Dei ricordi di guerra del nonnno me ne sono stati trasmessi da mio padre due in particolare: semplici parole di chi nutriva un certo ritegno a fare grandi discorsi, ma forse ogni parola poteva valere una frase.

Il primo riguarda le sensazioni di un semplice soldato nel corso della sfondamento a Caporetto: «Camminavamo come inebetiti nei fondovalle nebbiosi verso il Friuli e l’erba era tutta gialla per i gas. Dalle mie parti non avevo mai visto un’erba di quel colore neppure nei periodi di siccità. I germanici ci precedevano, noi venivamo dietro. Siamo entrati in qualche casa. Terribili le cose che vi abbiamo visto. Alcuni di noi cercavano di parlare in dialetto istriano con i civili impauriti che incontravamo. Mi dicevo dentro di me che in fondo noi soldati austroungarici del Litorale eravamo più buoni degli altri. Alla fine mi sono ritrovato a costruire ponti sul Piave. Poi, per fortuna, tutto è finito».

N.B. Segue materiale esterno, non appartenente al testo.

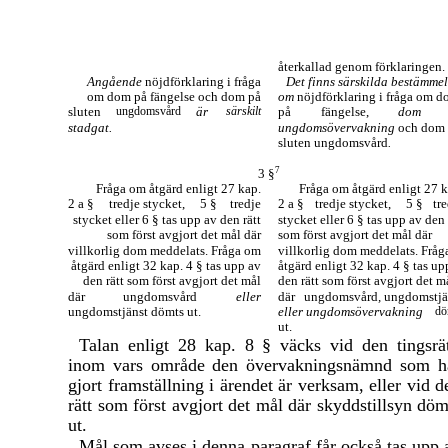
återkallad genom förklaringen.
Angående
nöjdförklaring i fråga
Det finns särskilda bestämmel
om dom på fängelse och dom på
om
nöjdförklaring i fråga om 
sluten
ungdomsvård
är
särskilt
på
fängelse,
dom
stadgat.
ungdomsövervakning
och dom
sluten ungdomsvård
.
7
3 §
Fråga om åtgärd enligt 27 kap.
Fråga om åtgärd enligt 27 k
2 a §
tredje stycket,
5 §
tredje
2 a §
tredje stycket,
5 §
tr
stycket eller 6 § tas upp av den rätt
stycket eller 6 § tas upp av den 
som först avgjort det mål där
som först avgjort det mål där
villkorlig dom meddelats. Fråga om
villkorlig dom meddelats. Frå
åtgärd enligt 32 kap. 4 § tas upp av
åtgärd enligt 32 kap. 4 § tas up
den rätt som först avgjort det mål
den rätt som först avgjort det m
där
ungdomsvård
eller
där
ungdomsvård
,
ungdomstjä
ungdomstjänst dömts ut.
eller
ungdomsövervakning
dö
ut.
Talan enligt 28 kap. 8 § väcks vid den tingsrät
inom vars område den övervakningsnämnd som h
gjort framställning i ärendet är verksam, eller vid d
rätt som först avgjort det mål där skyddstillsyn döm
ut.
Mål som avses i denna paragraf får också tas upp 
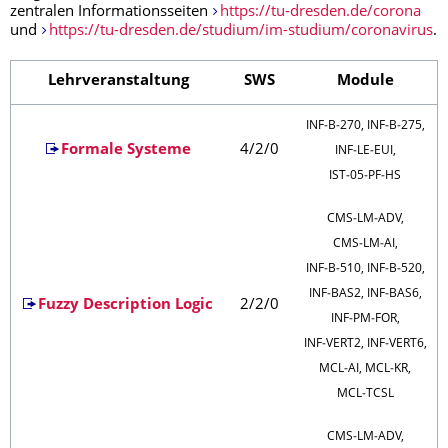
zentralen Informationsseiten
https://tu-dresden.de/corona
und
https://tu-dresden.de/studium/im-studium/coronavirus
.
Lehrveranstaltung
SWS
Module
INF‑B‑270, INF‑B‑275,
Formale Systeme
4/2/0
INF‑LE‑EUI,
IST‑05‑PF‑HS
CMS‑LM‑ADV,
CMS‑LM‑AI,
INF‑B‑510, INF‑B‑520,
INF‑BAS2, INF‑BAS6,
Fuzzy Description Logic
2/2/0
INF‑PM‑FOR,
INF‑VERT2, INF‑VERT6,
MCL‑AI, MCL‑KR,
MCL‑TCSL
CMS‑LM‑ADV,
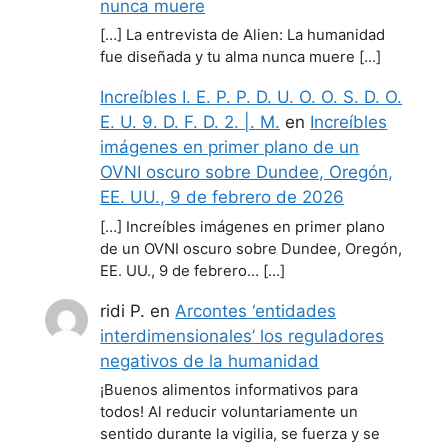
nunca muere
[…] La entrevista de Alien: La humanidad
fue diseñada y tu alma nunca muere […]
Increíbles I. E. P. P. D. U. O. O. S. D. O.
E. U. 9. D. F. D. 2. |. M.
en
Increíbles
imágenes en primer plano de un
OVNI oscuro sobre Dundee, Oregón,
EE. UU., 9 de febrero de 2026
[…] Increíbles imágenes en primer plano
de un OVNI oscuro sobre Dundee, Oregón,
EE. UU., 9 de febrero… […]
ridi P.
en
Arcontes ‘entidades
interdimensionales’ los reguladores
negativos de la humanidad
¡Buenos alimentos informativos para
todos! Al reducir voluntariamente un
sentido durante la vigilia, se fuerza y se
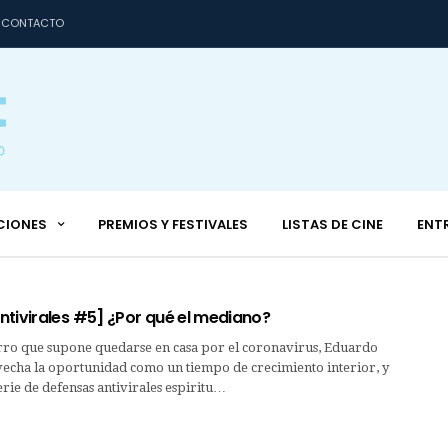
CONTACTO
CIONES
PREMIOS Y FESTIVALES
LISTAS DE CINE
ENT
ntivirales #5] ¿Por qué el mediano?
erro que supone quedarse en casa por el coronavirus, Eduardo
cha la oportunidad como un tiempo de crecimiento interior, y
ie de defensas antivirales espiritu…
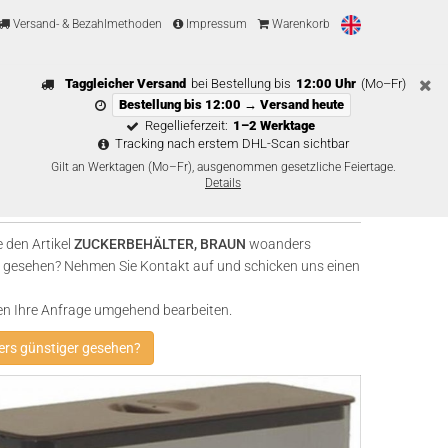
Versand- & Bezahlmethoden
Impressum
Warenkorb
Taggleicher Versand
bei Bestellung bis
12:00 Uhr
(Mo–Fr)
Bestellung bis 12:00 → Versand heute
Regellieferzeit:
1–2 Werktage
Tracking nach erstem DHL-Scan sichtbar
Gilt an Werktagen (Mo–Fr), ausgenommen gesetzliche Feiertage.
Details
 den Artikel
ZUCKERBEHÄLTER, BRAUN
woanders
 gesehen? Nehmen Sie Kontakt auf und schicken uns einen
en Ihre Anfrage umgehend bearbeiten.
rs günstiger gesehen?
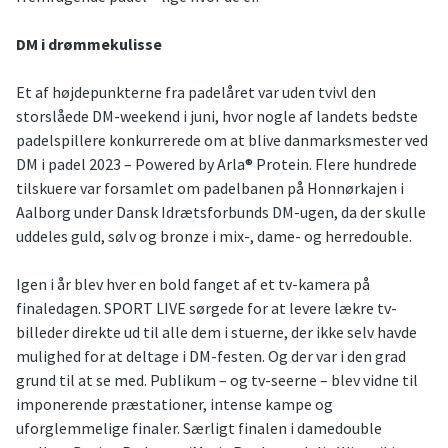
DM i drømmekulisse
Et af højdepunkterne fra padelåret var uden tvivl den
storslåede DM-weekend i juni, hvor nogle af landets bedste
padelspillere konkurrerede om at blive danmarksmester ved
DM i padel 2023 – Powered by Arla® Protein. Flere hundrede
tilskuere var forsamlet om padelbanen på Honnørkajen i
Aalborg under Dansk Idrætsforbunds DM-ugen, da der skulle
uddeles guld, sølv og bronze i mix-, dame- og herredouble.
Igen i år blev hver en bold fanget af et tv-kamera på
finaledagen. SPORT LIVE sørgede for at levere lækre tv-
billeder direkte ud til alle dem i stuerne, der ikke selv havde
mulighed for at deltage i DM-festen. Og der var i den grad
grund til at se med. Publikum – og tv-seerne – blev vidne til
imponerende præstationer, intense kampe og
uforglemmelige finaler. Særligt finalen i damedouble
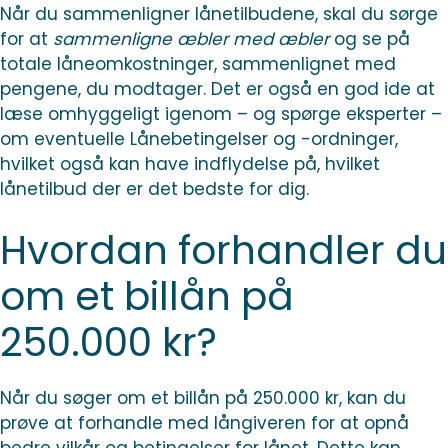
Når du sammenligner lånetilbudene, skal du sørge
for at
sammenligne æbler med æbler
og se på
totale låneomkostninger, sammenlignet med
pengene, du modtager. Det er også en god ide at
læse omhyggeligt igenom – og spørge eksperter –
om eventuelle Lånebetingelser og -ordninger,
hvilket også kan have indflydelse på, hvilket
lånetilbud der er det bedste for dig.
Hvordan forhandler du
om et billån på
250.000 kr?
Når du søger om et billån på 250.000 kr, kan du
prøve at forhandle med långiveren for at opnå
bedre vilkår og betingelser for lånet. Dette kan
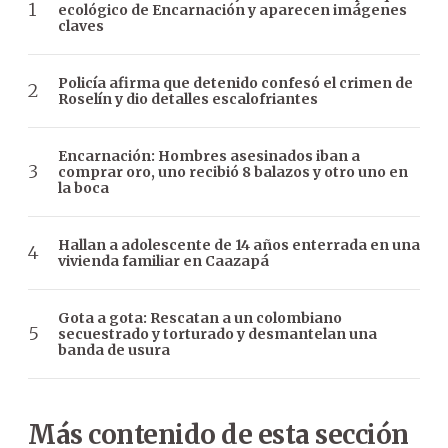
ecológico de Encarnación y aparecen imágenes
claves
Policía afirma que detenido confesó el crimen de
Roselín y dio detalles escalofriantes
Encarnación: Hombres asesinados iban a
comprar oro, uno recibió 8 balazos y otro uno en
la boca
Hallan a adolescente de 14 años enterrada en una
vivienda familiar en Caazapá
Gota a gota: Rescatan a un colombiano
secuestrado y torturado y desmantelan una
banda de usura
Más contenido de esta sección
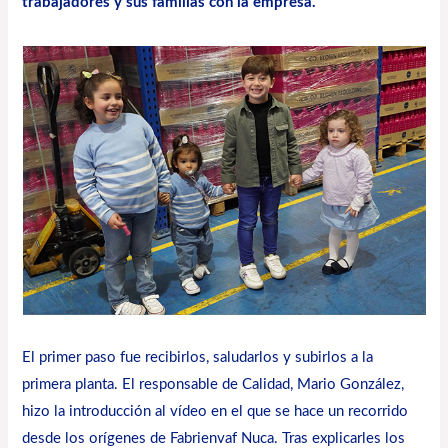
trabajadores y sus familias con la empresa.
El primer paso fue recibirlos, saludarlos y subirlos a la
primera planta. El responsable de Calidad, Mario González,
hizo la introducción al vídeo en el que se hace un recorrido
desde los orígenes de Fabrienvaf Nuca. Tras explicarles los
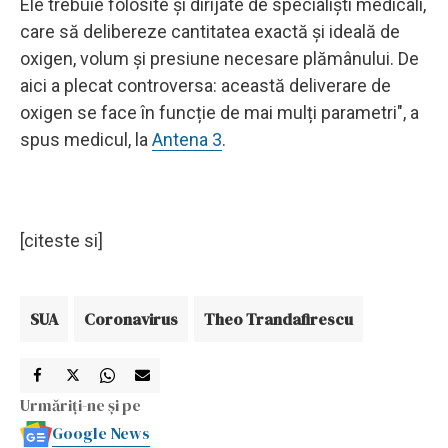
Ele trebuie folosite și dirijate de specialiști medicali,
care să delibereze cantitatea exactă și ideală de
oxigen, volum și presiune necesare plămânului. De
aici a plecat controversa: această deliverare de
oxigen se face în funcție de mai mulți parametri", a
spus medicul, la
Antena 3
.
[citeste si]
SUA
Coronavirus
Theo Trandafirescu
Urmăriți-ne și pe
Google News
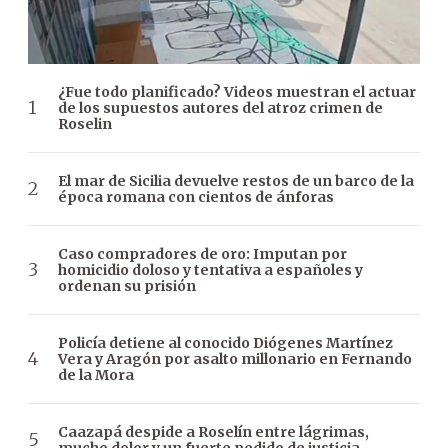
¿Fue todo planificado? Videos muestran el actuar
de los supuestos autores del atroz crimen de
Roselin
El mar de Sicilia devuelve restos de un barco de la
época romana con cientos de ánforas
Caso compradores de oro: Imputan por
homicidio doloso y tentativa a españoles y
ordenan su prisión
Policía detiene al conocido Diógenes Martínez
Vera y Aragón por asalto millonario en Fernando
de la Mora
Caazapá despide a Roselín entre lágrimas,
mucho dolor y un fuerte pedido de justicia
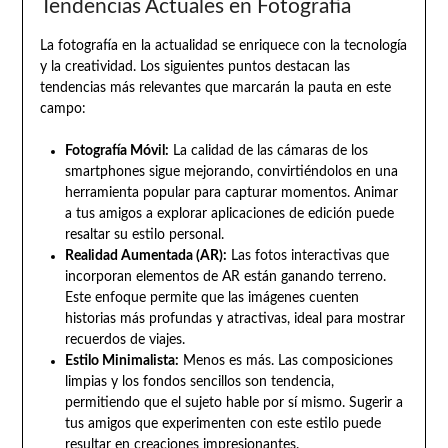
Tendencias Actuales en Fotografía
La fotografía en la actualidad se enriquece con la tecnología
y la creatividad. Los siguientes puntos destacan las
tendencias más relevantes que marcarán la pauta en este
campo:
Fotografía Móvil:
La calidad de las cámaras de los
smartphones sigue mejorando, convirtiéndolos en una
herramienta popular para capturar momentos. Animar
a tus amigos a explorar aplicaciones de edición puede
resaltar su estilo personal.
Realidad Aumentada (AR):
Las fotos interactivas que
incorporan elementos de AR están ganando terreno.
Este enfoque permite que las imágenes cuenten
historias más profundas y atractivas, ideal para mostrar
recuerdos de viajes.
Estilo Minimalista:
Menos es más. Las composiciones
limpias y los fondos sencillos son tendencia,
permitiendo que el sujeto hable por sí mismo. Sugerir a
tus amigos que experimenten con este estilo puede
resultar en creaciones impresionantes.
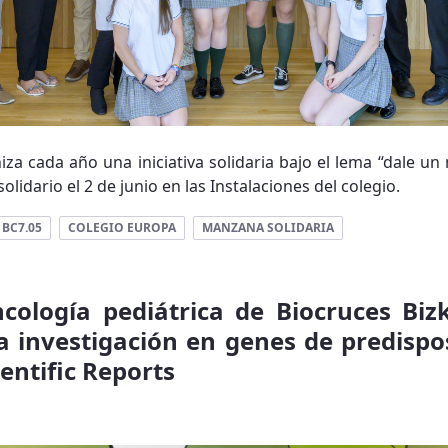
za cada año una iniciativa solidaria bajo el lema “dale un 
solidario el 2 de junio en las Instalaciones del colegio.
BC7.05
COLEGIO EUROPA
MANZANA SOLIDARIA
cología pediátrica de Biocruces Bizk
a investigación en genes de predispo
ientific Reports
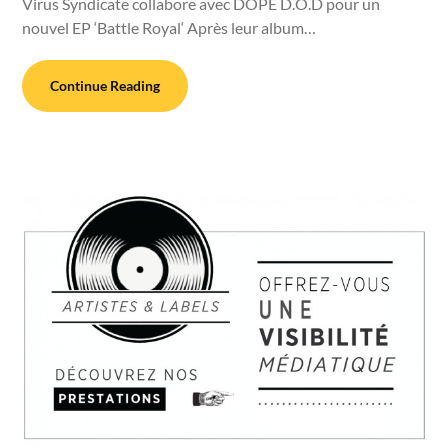
Virus Syndicate collabore avec DOPE D.O.D pour un
nouvel EP ‘Battle Royal‘ Après leur album…
Continue Reading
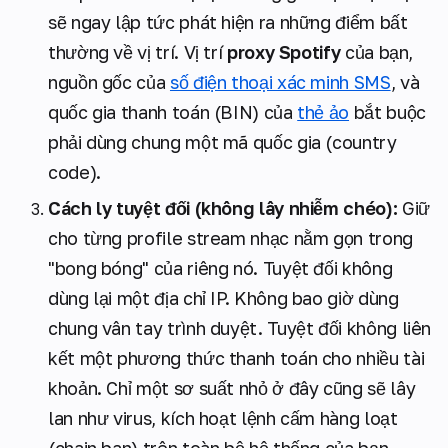
sẽ ngay lập tức phát hiện ra những điểm bất
thường về vị trí. Vị trí
proxy Spotify
của bạn,
nguồn gốc của
số điện thoại xác minh SMS
, và
quốc gia thanh toán (BIN) của
thẻ ảo
bắt buộc
phải dùng chung một mã quốc gia (country
code).
Cách ly tuyệt đối (không lây nhiễm chéo):
Giữ
cho từng profile stream nhạc nằm gọn trong
"bong bóng" của riêng nó. Tuyệt đối không
dùng lại một địa chỉ IP. Không bao giờ dùng
chung vân tay trình duyệt. Tuyệt đối không liên
kết một phương thức thanh toán cho nhiều tài
khoản. Chỉ một sơ suất nhỏ ở đây cũng sẽ lây
lan như virus, kích hoạt lệnh cấm hàng loạt
(chain ban) trên toàn bộ hệ thống của bạn.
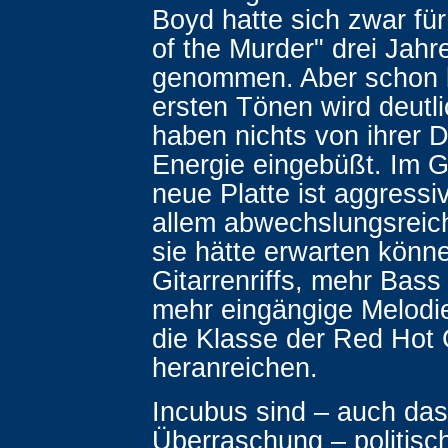
Boyd hatte sich zwar für
of the Murder" drei Jahre
genommen. Aber schon 
ersten Tönen wird deutl
haben nichts von ihrer 
Energie eingebüßt. Im G
neue Platte ist aggressi
allem abwechslungsreich
sie hätte erwarten könn
Gitarrenriffs, mehr Bas
mehr eingängige Melodie
die Klasse der Red Hot 
heranreichen.
Incubus sind – auch das 
Überraschung – politisc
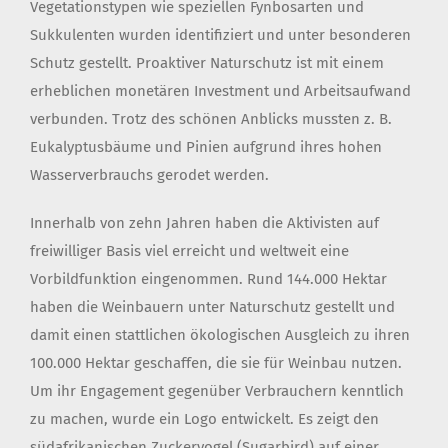
Vegetationstypen wie speziellen Fynbosarten und
Sukkulenten wurden identifiziert und unter besonderen
Schutz gestellt. Proaktiver Naturschutz ist mit einem
erheblichen monetären Investment und Arbeitsaufwand
verbunden. Trotz des schönen Anblicks mussten z. B.
Eukalyptusbäume und Pinien aufgrund ihres hohen
Wasserverbrauchs gerodet werden.
Innerhalb von zehn Jahren haben die Aktivisten auf
freiwilliger Basis viel erreicht und weltweit eine
Vorbildfunktion eingenommen. Rund 144.000 Hektar
haben die Weinbauern unter Naturschutz gestellt und
damit einen stattlichen ökologischen Ausgleich zu ihren
100.000 Hektar geschaffen, die sie für Weinbau nutzen.
Um ihr Engagement gegenüber Verbrauchern kenntlich
zu machen, wurde ein Logo entwickelt. Es zeigt den
südafrikanischen Zuckervogel (Sugarbird) auf einer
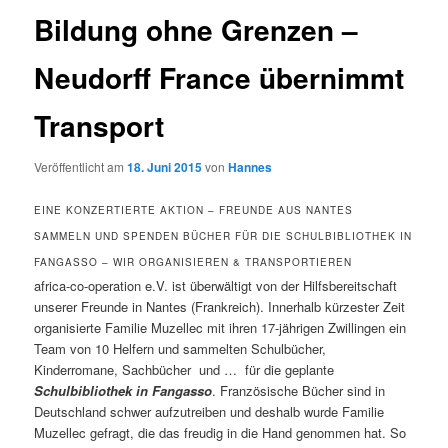
Bildung ohne Grenzen –
Neudorff France übernimmt
Transport
Veröffentlicht am
18. Juni 2015
von
Hannes
EINE KONZERTIERTE AKTION – FREUNDE AUS NANTES
SAMMELN UND SPENDEN BÜCHER FÜR DIE SCHULBIBLIOTHEK IN
FANGASSO – WIR ORGANISIEREN & TRANSPORTIEREN
africa-co-operation e.V. ist überwältigt von der Hilfsbereitschaft
unserer Freunde in Nantes (Frankreich). Innerhalb kürzester Zeit
organisierte Familie Muzellec mit ihren 17-jährigen Zwillingen ein
Team von 10 Helfern und sammelten Schulbücher,
Kinderromane, Sachbücher und … für die geplante
Schulbibliothek in Fangasso
. Französische Bücher sind in
Deutschland schwer aufzutreiben und deshalb wurde Familie
Muzellec gefragt, die das freudig in die Hand genommen hat. So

Il secondo ricordo, ancora più telegrafico, ma forse più intenso: il funerale di mia nonna in Istria nel 1916 e il distacco dai figli.

«Ho avuto una brevissima licenza perché mi era morta la moglie. Non mi sono neppure tolto la montura e le ho fatto la cassa e poi l’ho portata al cimitero di Merisce. Zaino in spalla sono ripartito subito verso Kozina per prendere la tradotta. Mio figlio, Toncic, quello di otto anni, non voleva staccarsi da me. Mi ha seguito a piedi per un po’ poi, dopo Oscurus, è rimasto indietro».

Mi chiedo perché anche dopo tanti anni, e in un’Europa che vuole essere senza confini, lasciare in un semi-oblio le migliaia di vicende che triestini e istriani di lingua italiana, slovena e croata, e le loro famiglie, hanno patito? Vicende che nelle loro conseguenze hanno continuato a segnare per lungo tempo anche le generazioni successive.

A quanto ne so questo oblio non è avvenuto nella provincia di Trento.